Fordham GSS Associate Dean and Professor Elaine Congress, DSW, has recently authored a book chapter in an upcoming volume on the psychosocial experiences and adjustments of migrants coming to the United States.
Congress’s chapter is titled “The Culturagram Matrix: Domains of Migration Identities” and appears in Part I: Issues and Themes of the upcoming work, Psychosocial Experiences and Adjustments of Migrants Coming to the USA. Grant J. Rich, Judy Kuriansky, Uwe P. Gielen, and Daniel Kaplin were the book’s editors. The book publishes on Tuesday, August 1, 2023.
Congress’s chapter title is in reference to her creation, the Culturagram, which she developed in the 1990s to help social workers and others understand better families from different cultural backgrounds.

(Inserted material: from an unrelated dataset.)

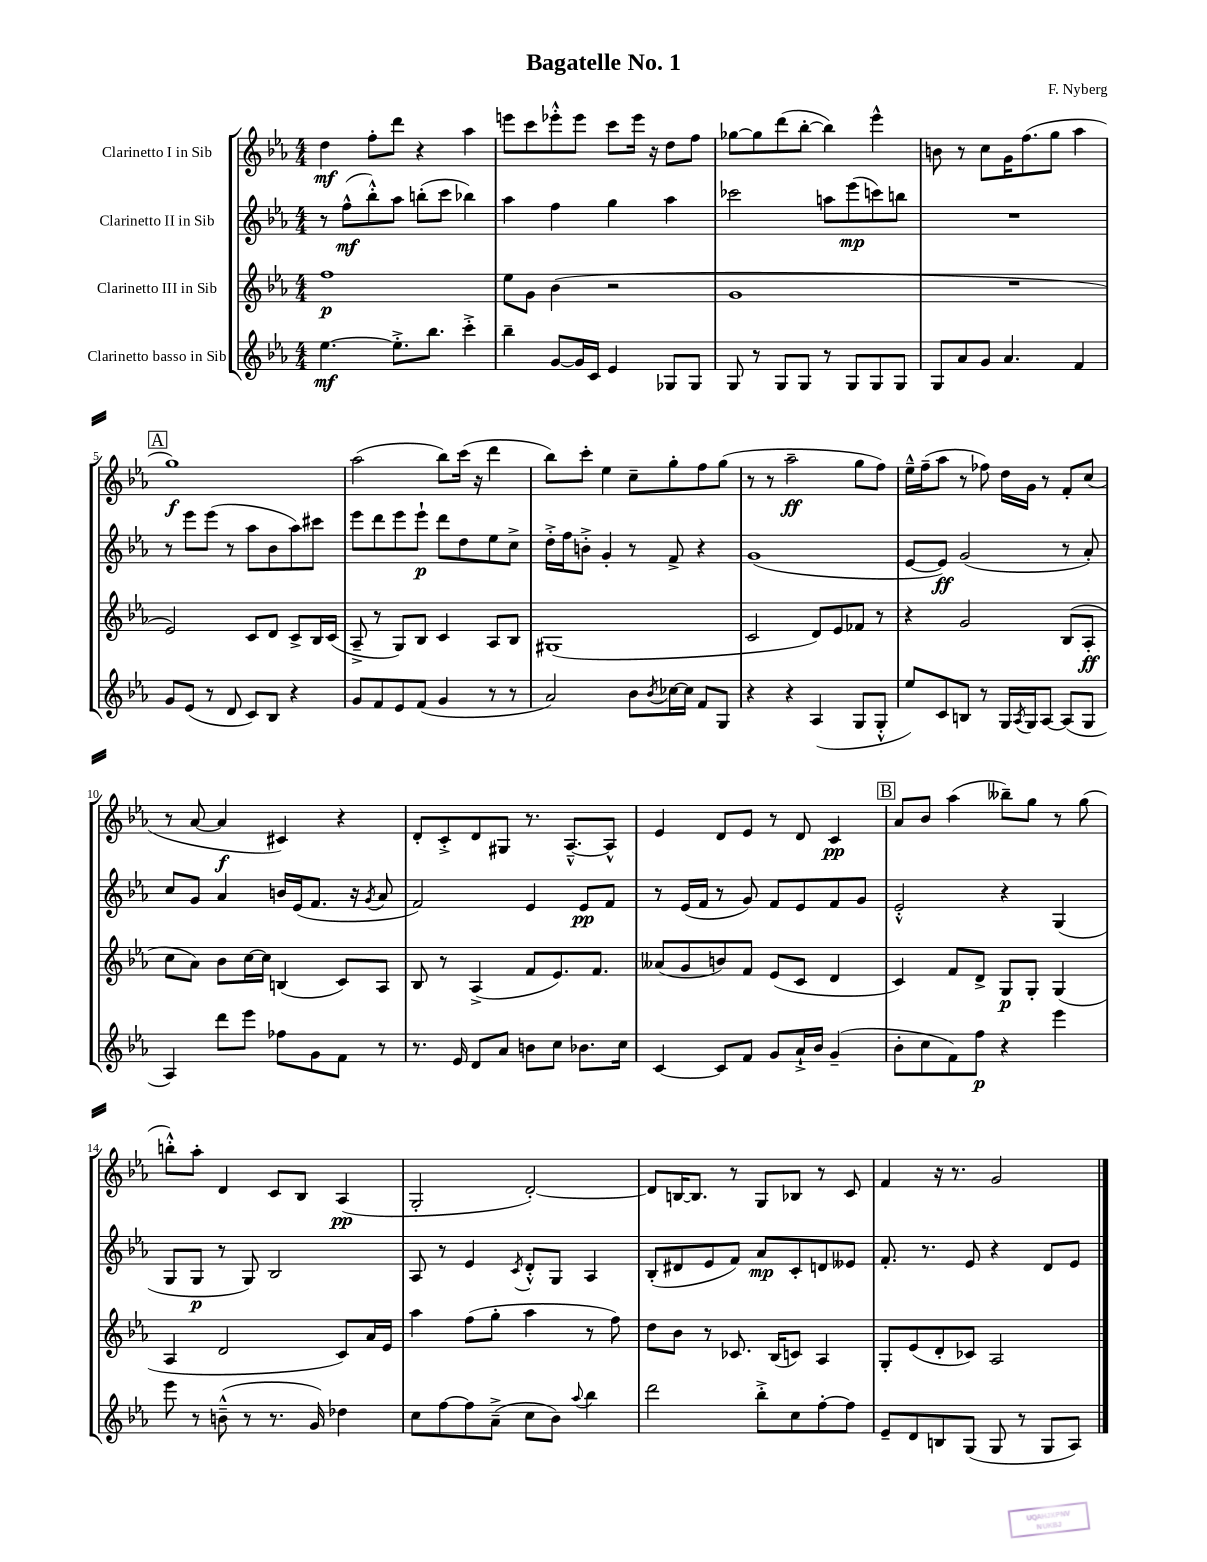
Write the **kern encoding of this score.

The Culturagram consists of ten areas:
- reason for relocation
- legal status
- time in community
- language spoken at home and in the community
- health beliefs
- impact of trauma and crisis events
- contact with cultural and religious institutions, holidays, food, and clothing
- oppression, discrimination, bias, and racism
- values about education and work
- values about family – structure, power, myths, and rules
Congress spoke further about the tool’s development in a 2008 interview on The Social Work Podcast:
“…before I entered academia…I worked in a mental health clinic primarily with Latino clients, and I became increasingly aware of how different clients were, even clients from different Latino backgrounds, and I realized that many people make generalizations and stereotypes about all Latino families are this or that, and also a lot of our literature speaks about characteristics of Latino families. I just realized how different families were, and for example, in the morning I would work with a Puerto Rican family who had been in New York City for 20 years, and then that afternoon I would work with a Mexican family who had just arrived last week. You could call both families Hispanic, but they were very very different. So this really influenced me in terms of developing the Culturagram to really help individualize these families. I also found that even two Puerto Rican families were very very different, and the Culturagram seemed in a way to help really look at some of the differences between families even from the same ethnic background.”